§ DATA SUPPLIED

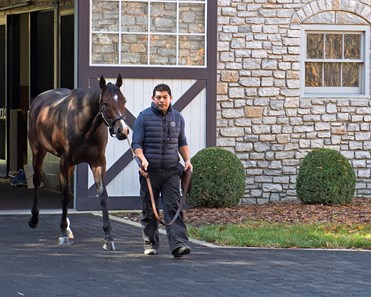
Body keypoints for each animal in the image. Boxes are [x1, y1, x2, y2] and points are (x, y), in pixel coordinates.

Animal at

...

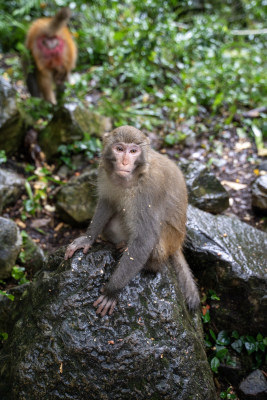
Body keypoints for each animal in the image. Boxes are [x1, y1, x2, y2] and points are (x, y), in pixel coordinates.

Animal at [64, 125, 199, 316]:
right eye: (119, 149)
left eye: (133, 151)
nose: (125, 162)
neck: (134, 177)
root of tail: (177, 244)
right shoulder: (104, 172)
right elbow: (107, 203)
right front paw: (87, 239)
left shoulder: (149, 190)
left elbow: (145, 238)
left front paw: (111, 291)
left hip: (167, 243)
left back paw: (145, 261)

* * *

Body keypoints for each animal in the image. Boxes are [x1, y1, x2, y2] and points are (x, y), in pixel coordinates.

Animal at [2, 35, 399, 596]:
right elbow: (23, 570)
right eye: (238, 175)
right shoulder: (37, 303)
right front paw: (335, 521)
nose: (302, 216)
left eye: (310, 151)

§ WHAT YOU WILL DO
Tell me how many lines of the records include the word "front", and say nothing else.

§ RESULT OF THIS EXERCISE
3